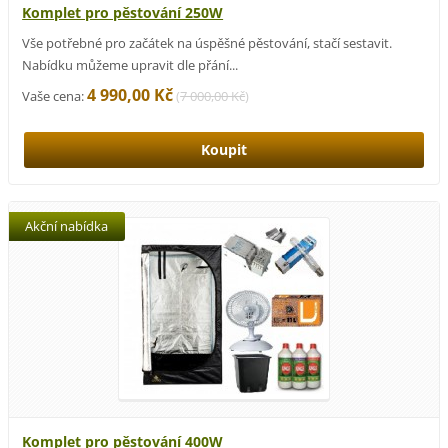
Komplet pro pěstování 250W
Vše potřebné pro začátek na úspěšné pěstování, stačí sestavit.
Nabídku můžeme upravit dle přání...
4 990,00 Kč
Vaše cena:
(
7 000,00 Kč
)
Akční nabídka
Komplet pro pěstování 400W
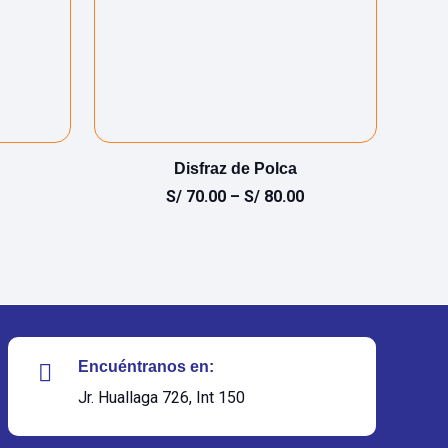
Disfraz de Polca
S/
70.00
–
S/
80.00
Encuéntranos en:
Jr. Huallaga 726, Int 150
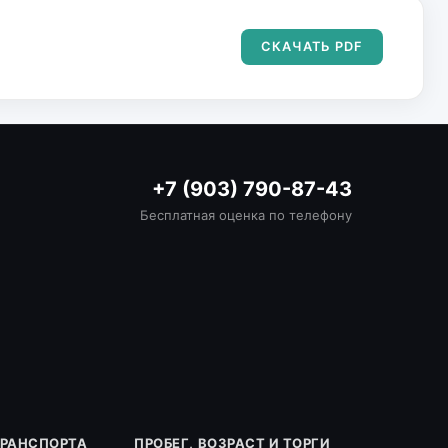
СКАЧАТЬ PDF
+7 (903) 790-87-43
Бесплатная оценка по телефону
ТРАНСПОРТА
ПРОБЕГ, ВОЗРАСТ И ТОРГИ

::::::

Rewrite all of the lines above, replacing "Komplet pro pěstování" with "Sada pro pěstování" wherever it occurs and leaving everything else unchanged. Omit the pictures from your answer.

Sada pro pěstování 250W
Vše potřebné pro začátek na úspěšné pěstování, stačí sestavit.
Nabídku můžeme upravit dle přání...
4 990,00 Kč
Vaše cena:
(
7 000,00 Kč
)
Akční nabídka
Sada pro pěstování 400W
Disfraz de Polca
S/
70.00
–
S/
80.00
Encuéntranos en:
Jr. Huallaga 726, Int 150
СКАЧАТЬ PDF
+7 (903) 790-87-43
Бесплатная оценка по телефону
ТРАНСПОРТА
ПРОБЕГ, ВОЗРАСТ И ТОРГИ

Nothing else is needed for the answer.